### [THE PROBLEM]
The lines to extract run from the start of the records through the line with "J Coast Conserv (2020) 24: 8 Page 5 of 14 8", both ends included; drop the pictures.

Dataset items:
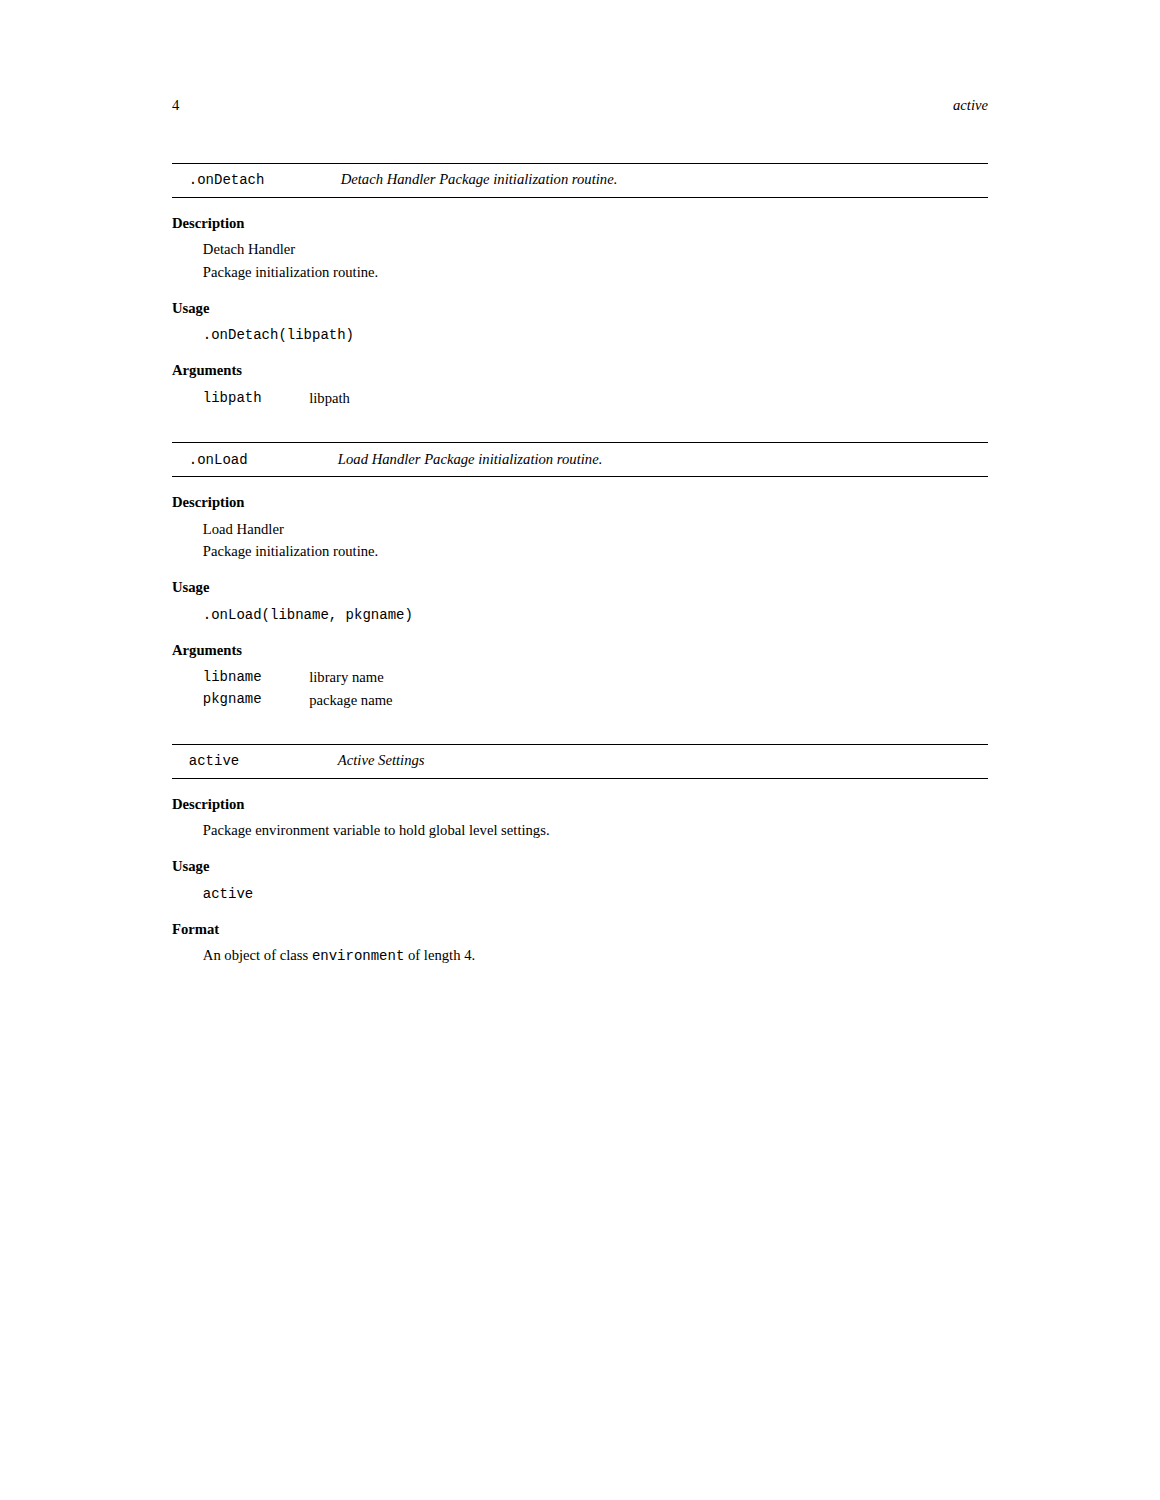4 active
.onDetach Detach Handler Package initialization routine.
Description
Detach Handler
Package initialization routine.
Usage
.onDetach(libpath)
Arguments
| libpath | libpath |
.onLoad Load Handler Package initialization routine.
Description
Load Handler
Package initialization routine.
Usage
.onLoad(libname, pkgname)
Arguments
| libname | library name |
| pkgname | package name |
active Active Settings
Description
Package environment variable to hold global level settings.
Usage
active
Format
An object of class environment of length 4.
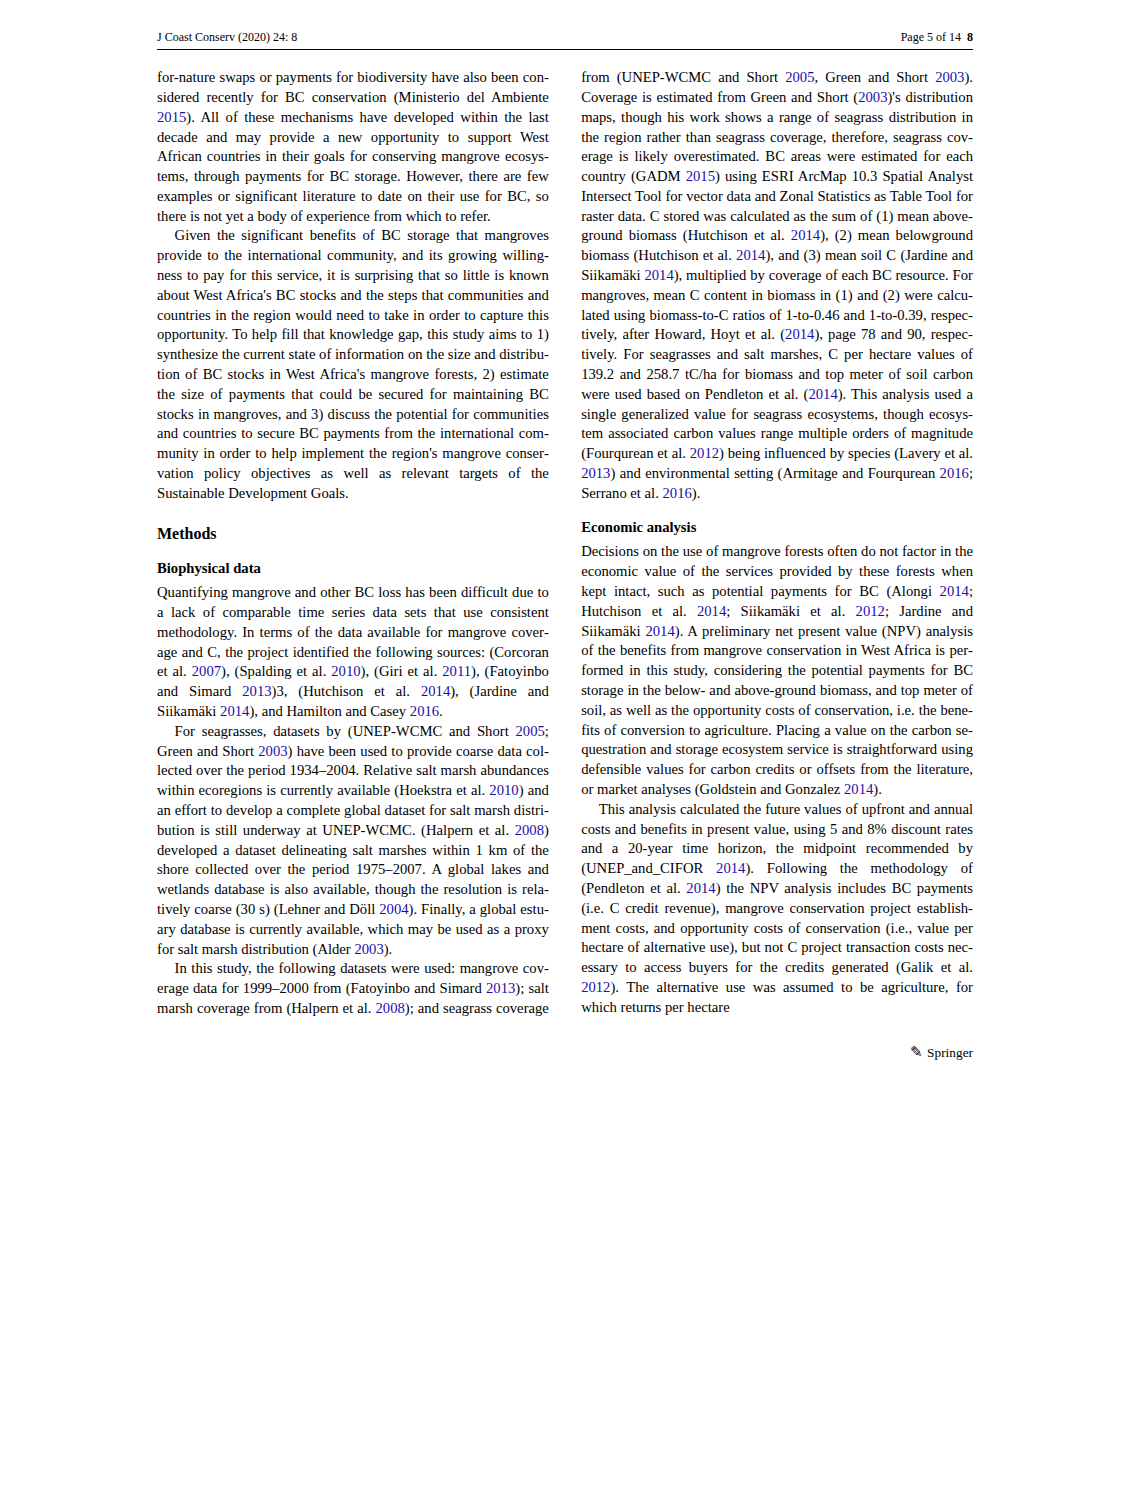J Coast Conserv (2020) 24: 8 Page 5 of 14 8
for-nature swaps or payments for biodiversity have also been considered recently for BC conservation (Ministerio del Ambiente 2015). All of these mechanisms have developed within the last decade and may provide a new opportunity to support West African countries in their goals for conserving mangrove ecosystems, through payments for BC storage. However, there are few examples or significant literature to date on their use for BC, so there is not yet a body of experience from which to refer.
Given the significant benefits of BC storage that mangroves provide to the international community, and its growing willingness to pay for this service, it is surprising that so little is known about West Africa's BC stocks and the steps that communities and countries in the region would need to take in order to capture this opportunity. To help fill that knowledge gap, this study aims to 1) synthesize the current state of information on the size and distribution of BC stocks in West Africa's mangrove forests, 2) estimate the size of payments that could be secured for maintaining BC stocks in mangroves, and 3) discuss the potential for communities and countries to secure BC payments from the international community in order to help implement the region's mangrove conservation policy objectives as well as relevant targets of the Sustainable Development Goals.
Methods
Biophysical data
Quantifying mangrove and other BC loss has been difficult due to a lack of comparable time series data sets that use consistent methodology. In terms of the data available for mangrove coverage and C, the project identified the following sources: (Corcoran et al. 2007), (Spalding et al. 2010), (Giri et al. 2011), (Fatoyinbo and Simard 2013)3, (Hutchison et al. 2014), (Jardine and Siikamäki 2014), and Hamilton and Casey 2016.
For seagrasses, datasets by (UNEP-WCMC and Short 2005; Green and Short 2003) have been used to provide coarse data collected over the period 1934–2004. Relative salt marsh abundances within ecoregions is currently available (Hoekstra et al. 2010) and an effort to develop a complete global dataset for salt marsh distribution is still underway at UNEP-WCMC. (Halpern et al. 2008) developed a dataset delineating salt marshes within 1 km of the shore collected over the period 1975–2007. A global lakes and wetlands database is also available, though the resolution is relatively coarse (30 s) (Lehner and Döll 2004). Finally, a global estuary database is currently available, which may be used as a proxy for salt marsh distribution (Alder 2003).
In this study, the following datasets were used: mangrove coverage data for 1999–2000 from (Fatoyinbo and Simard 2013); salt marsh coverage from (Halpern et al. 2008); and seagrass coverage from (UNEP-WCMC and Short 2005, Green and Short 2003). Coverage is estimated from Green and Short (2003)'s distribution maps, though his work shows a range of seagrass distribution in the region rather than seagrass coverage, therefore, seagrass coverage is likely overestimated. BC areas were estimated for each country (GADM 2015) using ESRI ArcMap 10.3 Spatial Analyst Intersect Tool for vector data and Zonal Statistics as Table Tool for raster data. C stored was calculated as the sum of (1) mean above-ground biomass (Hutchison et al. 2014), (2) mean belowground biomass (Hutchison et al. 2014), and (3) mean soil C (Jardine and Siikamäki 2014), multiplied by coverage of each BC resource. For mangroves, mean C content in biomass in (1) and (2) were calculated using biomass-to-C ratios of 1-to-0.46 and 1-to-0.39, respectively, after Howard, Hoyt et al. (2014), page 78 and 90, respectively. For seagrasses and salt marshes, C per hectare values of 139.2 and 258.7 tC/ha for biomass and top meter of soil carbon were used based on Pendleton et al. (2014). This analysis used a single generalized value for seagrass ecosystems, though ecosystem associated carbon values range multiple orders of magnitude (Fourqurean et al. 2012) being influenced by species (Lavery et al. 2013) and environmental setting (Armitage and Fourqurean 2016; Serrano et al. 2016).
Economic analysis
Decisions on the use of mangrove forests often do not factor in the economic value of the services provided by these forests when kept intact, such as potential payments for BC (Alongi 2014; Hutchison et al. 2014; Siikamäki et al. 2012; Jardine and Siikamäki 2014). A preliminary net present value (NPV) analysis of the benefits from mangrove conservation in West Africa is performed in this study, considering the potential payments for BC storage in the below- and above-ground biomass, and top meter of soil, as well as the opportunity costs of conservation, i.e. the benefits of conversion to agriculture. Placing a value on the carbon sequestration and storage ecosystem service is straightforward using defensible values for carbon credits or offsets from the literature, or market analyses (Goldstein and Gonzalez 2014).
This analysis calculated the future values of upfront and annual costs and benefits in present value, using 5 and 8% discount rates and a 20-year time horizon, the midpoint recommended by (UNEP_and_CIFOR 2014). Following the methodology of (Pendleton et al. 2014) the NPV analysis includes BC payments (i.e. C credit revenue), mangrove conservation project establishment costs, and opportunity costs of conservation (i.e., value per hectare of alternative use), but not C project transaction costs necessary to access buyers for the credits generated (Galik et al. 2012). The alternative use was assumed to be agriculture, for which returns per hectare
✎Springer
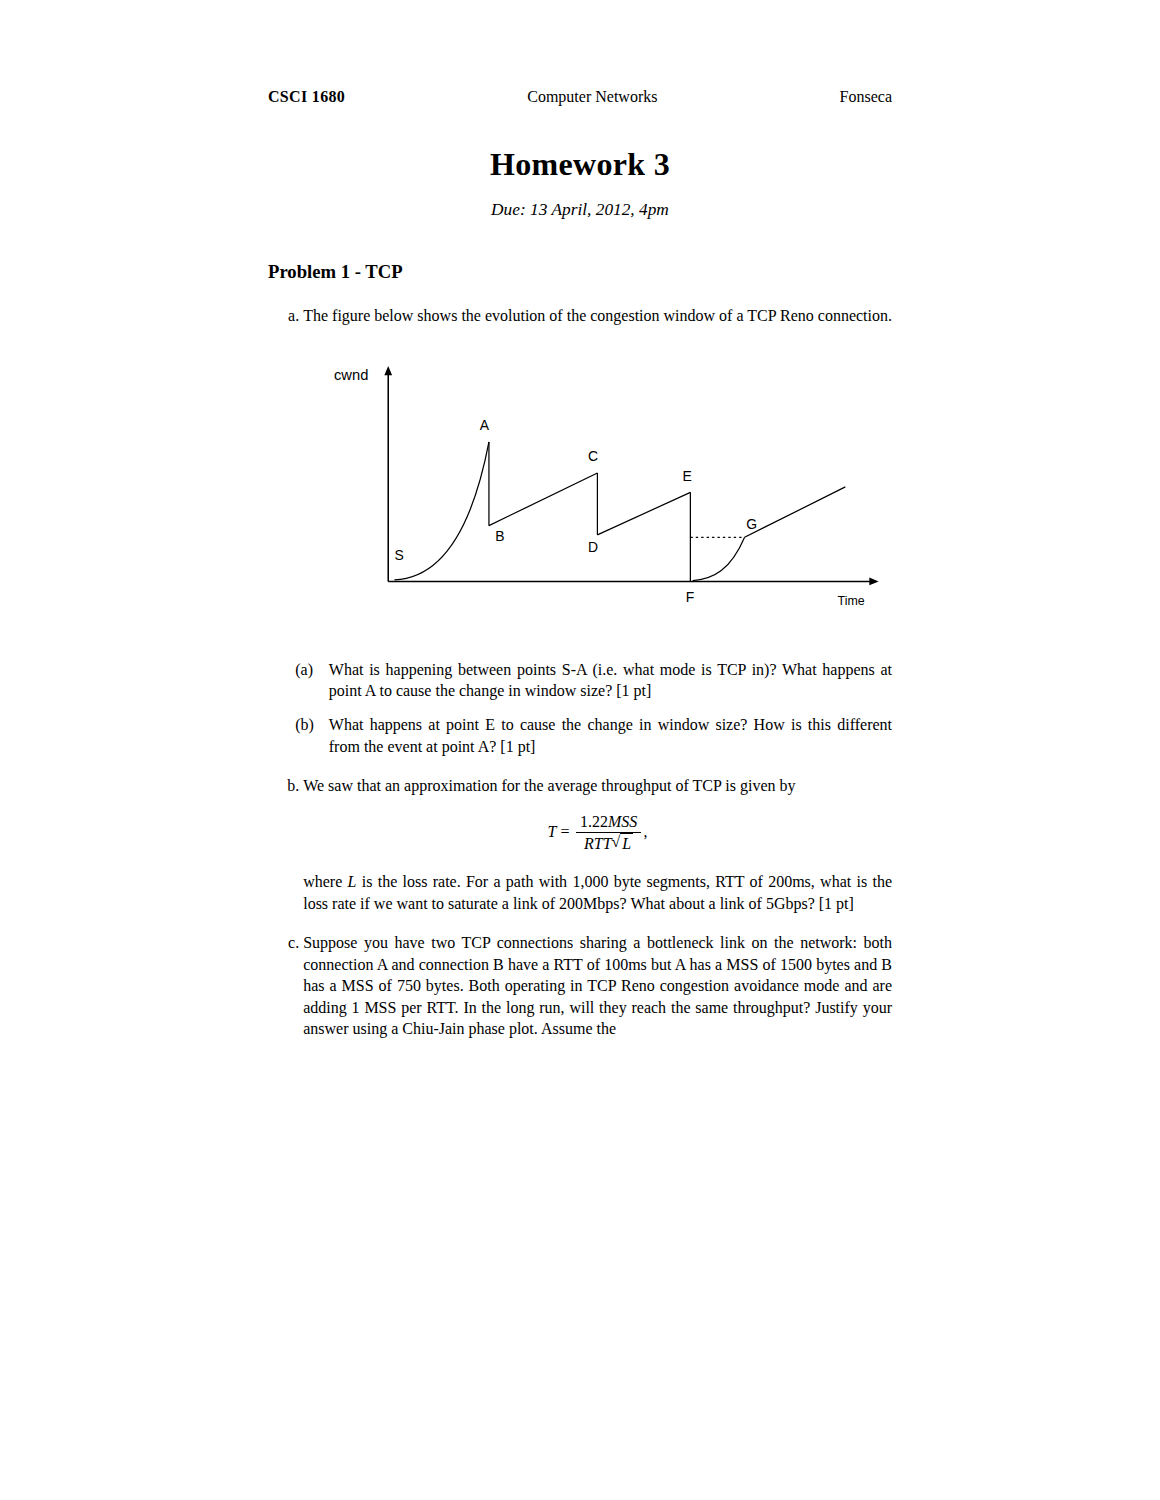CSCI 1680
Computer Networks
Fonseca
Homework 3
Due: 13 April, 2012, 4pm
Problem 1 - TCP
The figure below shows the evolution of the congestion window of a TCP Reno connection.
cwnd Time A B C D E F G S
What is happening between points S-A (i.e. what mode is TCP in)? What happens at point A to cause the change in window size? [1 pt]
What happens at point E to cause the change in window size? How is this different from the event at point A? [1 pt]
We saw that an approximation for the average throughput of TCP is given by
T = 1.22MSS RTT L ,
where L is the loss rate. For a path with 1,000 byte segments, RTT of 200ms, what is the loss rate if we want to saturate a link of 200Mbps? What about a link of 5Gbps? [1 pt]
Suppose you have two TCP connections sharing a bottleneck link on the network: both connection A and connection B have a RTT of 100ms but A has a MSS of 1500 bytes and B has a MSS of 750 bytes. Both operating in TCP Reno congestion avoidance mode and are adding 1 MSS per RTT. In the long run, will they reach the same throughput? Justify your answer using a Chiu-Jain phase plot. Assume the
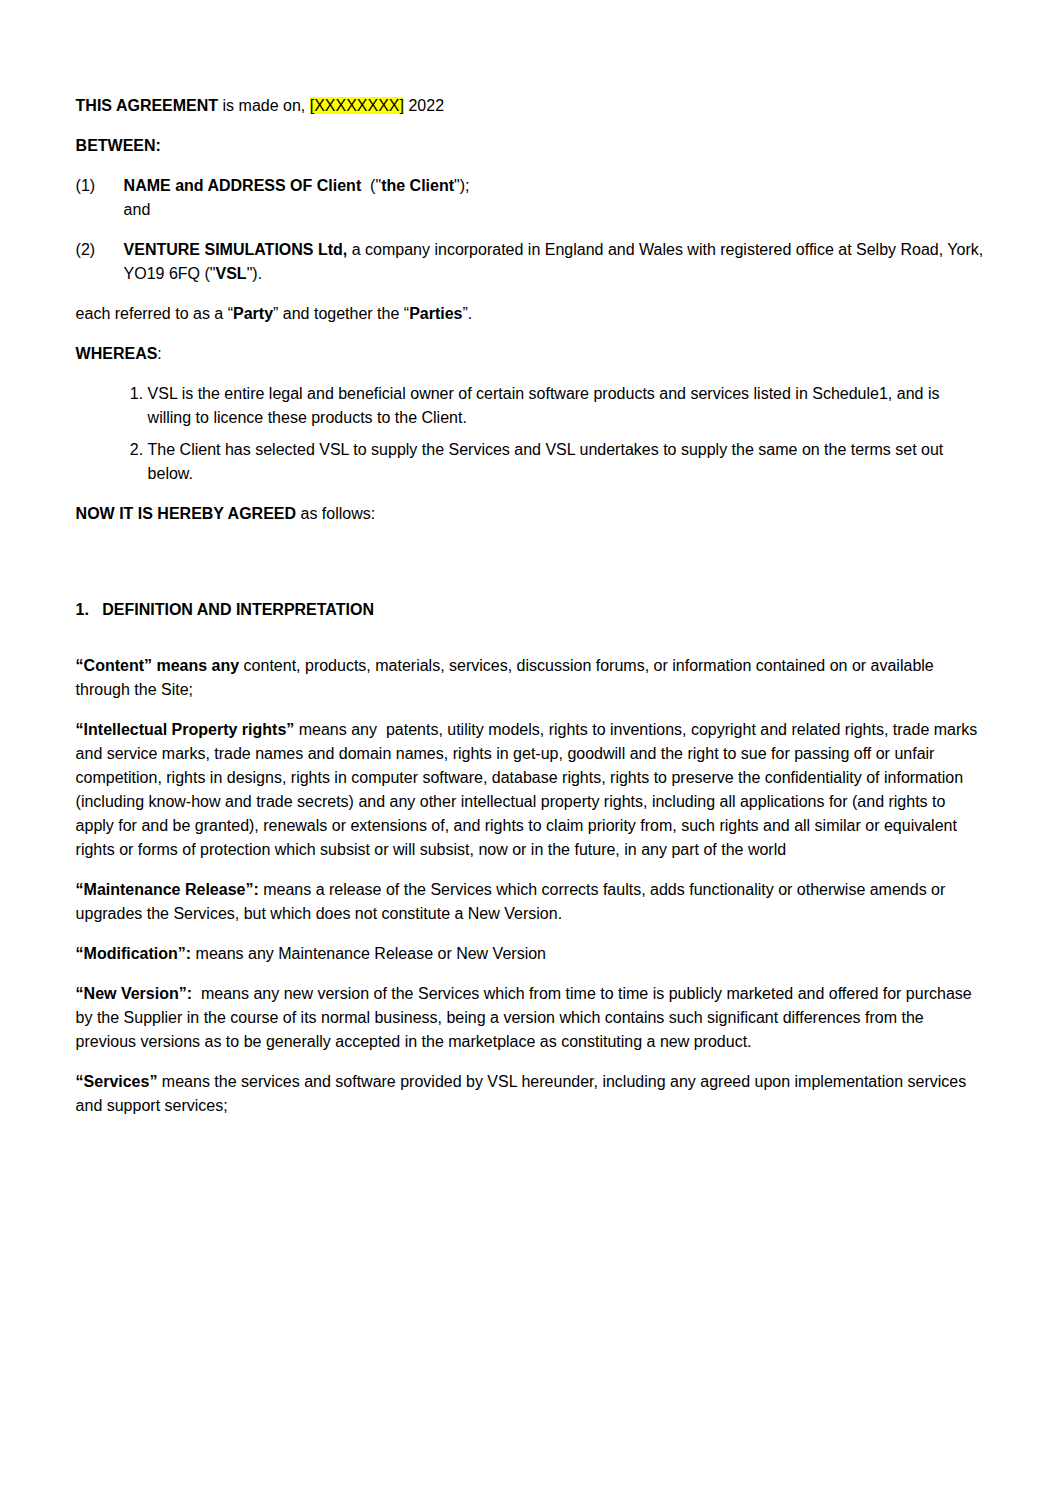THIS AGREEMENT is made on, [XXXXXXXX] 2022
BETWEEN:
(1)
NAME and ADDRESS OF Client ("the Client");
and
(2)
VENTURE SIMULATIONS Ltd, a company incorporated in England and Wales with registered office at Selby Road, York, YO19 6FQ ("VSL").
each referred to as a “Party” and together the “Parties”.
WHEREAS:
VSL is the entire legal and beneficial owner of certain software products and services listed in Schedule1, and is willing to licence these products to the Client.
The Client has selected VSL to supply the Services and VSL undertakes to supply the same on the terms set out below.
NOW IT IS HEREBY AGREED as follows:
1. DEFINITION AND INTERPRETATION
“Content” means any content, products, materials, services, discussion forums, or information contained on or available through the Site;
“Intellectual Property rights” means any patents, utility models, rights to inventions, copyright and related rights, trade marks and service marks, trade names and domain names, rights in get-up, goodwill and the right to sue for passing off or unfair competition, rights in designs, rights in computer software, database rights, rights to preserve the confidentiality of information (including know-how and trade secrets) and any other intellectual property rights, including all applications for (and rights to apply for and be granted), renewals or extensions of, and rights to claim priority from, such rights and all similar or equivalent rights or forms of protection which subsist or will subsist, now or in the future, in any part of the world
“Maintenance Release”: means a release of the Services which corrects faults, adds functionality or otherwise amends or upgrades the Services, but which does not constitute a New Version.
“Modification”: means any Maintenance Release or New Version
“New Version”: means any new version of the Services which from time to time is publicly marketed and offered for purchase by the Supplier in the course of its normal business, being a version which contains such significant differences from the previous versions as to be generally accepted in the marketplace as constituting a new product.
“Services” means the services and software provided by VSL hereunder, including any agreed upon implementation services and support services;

### [FINAL ANSWER]
4 active
.onDetach Detach Handler Package initialization routine.
Description
Detach Handler
Package initialization routine.
Usage
.onDetach(libpath)
Arguments
| libpath | libpath |
.onLoad Load Handler Package initialization routine.
Description
Load Handler
Package initialization routine.
Usage
.onLoad(libname, pkgname)
Arguments
| libname | library name |
| pkgname | package name |
active Active Settings
Description
Package environment variable to hold global level settings.
Usage
active
Format
An object of class environment of length 4.
J Coast Conserv (2020) 24: 8 Page 5 of 14 8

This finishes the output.